WHAT YOU ARE ASKED TO DO> List every page number cited in the quotation page, in the order they appear.

DOCUMENT PASSAGE>
Steal This Book (1971)[edit]

The duty of a revolutionary is to make love and that means staying alive and free.
  • It's perhaps fitting that I write this introduction in jail.
    • Introduction.
  • It's universally wrong to steal from your neighbor, but once you get beyond the-one-to-one level and pit the individual against the multinational conglomerate, the federal bureaucracy, the modern plantation of agro-buinsess, or the utility company, it becomes strictly a value judgement to decide exactly who is stealing from whom. One person's crime is another person's profit. Capitalism is license to steal; the government simply regulates who steals an how much. I always wanted to put together an outlaw handbook that would help raise consciousness on these points while doing something about evening the score. There was also the challenge of testing the limits of free speech.
    • Introduction
  • To steal from a brother or sister is evil. To not steal from the institutions that are the pillars of the Pig Empire is equally immoral.
    • Introduction, p. iv.
  • Your body is just one in a mass of cuddly humanity. Become an internationalist and learn to respect all life. Make war on machines. And in particular the sterile machines of corporate death and the robots that guard them. The duty of a revolutionary is to make love and that means staying alive and free. That doesn't allow for cop-outs. Smoking dope and hanging up Che's picture is no more a commitment than drinking milk and collecting postage stamps. A revolution in consciousness is an empty high without a revolution in the distribution of power.
    • Introduction, p. v.
  • Usually when you ask somebody in college why they are there, they'll tell you it's to get an education. The truth of it is, they are there to get the degree so that they can get ahead in the rat race. Too many college radicals are two-timing punks.
    • "Free Education".
  • Those who say a demonstration should be concerned with education rather than theater don't understand either and will never organize a successful demonstration, or for that matter, a successful revolution.
    • "Demonstration"
  • Dealing, although dangerous, is a tax-free way of surviving even though it borders on work.
    • "Free Dope"
  • Amerika is just another Latin dictatorship. Those who have doubts should try the minimal experience of organizing a large rock festival in their state, sleeping on some beach in the summer or wearing a flag shirt. Ask the blacks what it's been like living under racism and you'll get a taste of the future we face. As the repression increases so will the underground - deadly groups of stoned revolutionaries sneaking around at night and balling all day.
  • It's ridiculous to talk about a revolution without a few words on guns. If you haven't been in the army or done some hunting, you probably have a built in fear against guns that can only be overcome by familiarizing yourself with them.

Soon to be a Major Motion Picture (1980)[edit]

A modern revolutionary group heads for the television station, not the factory. It concentrates its energy on infiltrating and changing the image system.
  • My critique of democracy begins and ends with this point. Kids must be educated to disrespect authority or else democracy is a farce.
    • p. 64.
  • A modern revolutionary group heads for the television station, not the factory. It concentrates its energy on infiltrating and changing the image system.
    • p. 86
  • Free speech is the right to shout "Theater!" in a crowded fire.
    • p. 214.

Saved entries
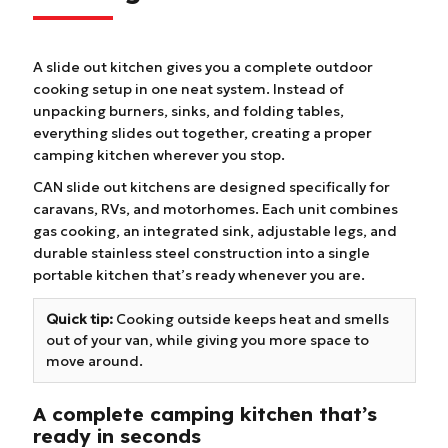
A slide out kitchen gives you a complete outdoor
cooking setup in one neat system. Instead of
unpacking burners, sinks, and folding tables,
everything slides out together, creating a proper
camping kitchen wherever you stop.
CAN slide out kitchens are designed specifically for
caravans, RVs, and motorhomes. Each unit combines
gas cooking, an integrated sink, adjustable legs, and
durable stainless steel construction into a single
portable kitchen that’s ready whenever you are.
Quick tip:
Cooking outside keeps heat and smells
out of your van, while giving you more space to
move around.
A complete camping kitchen that’s
ready in seconds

EXERCISE OUTPUT> p. iv, p. v, p. 64, p. 86, p. 214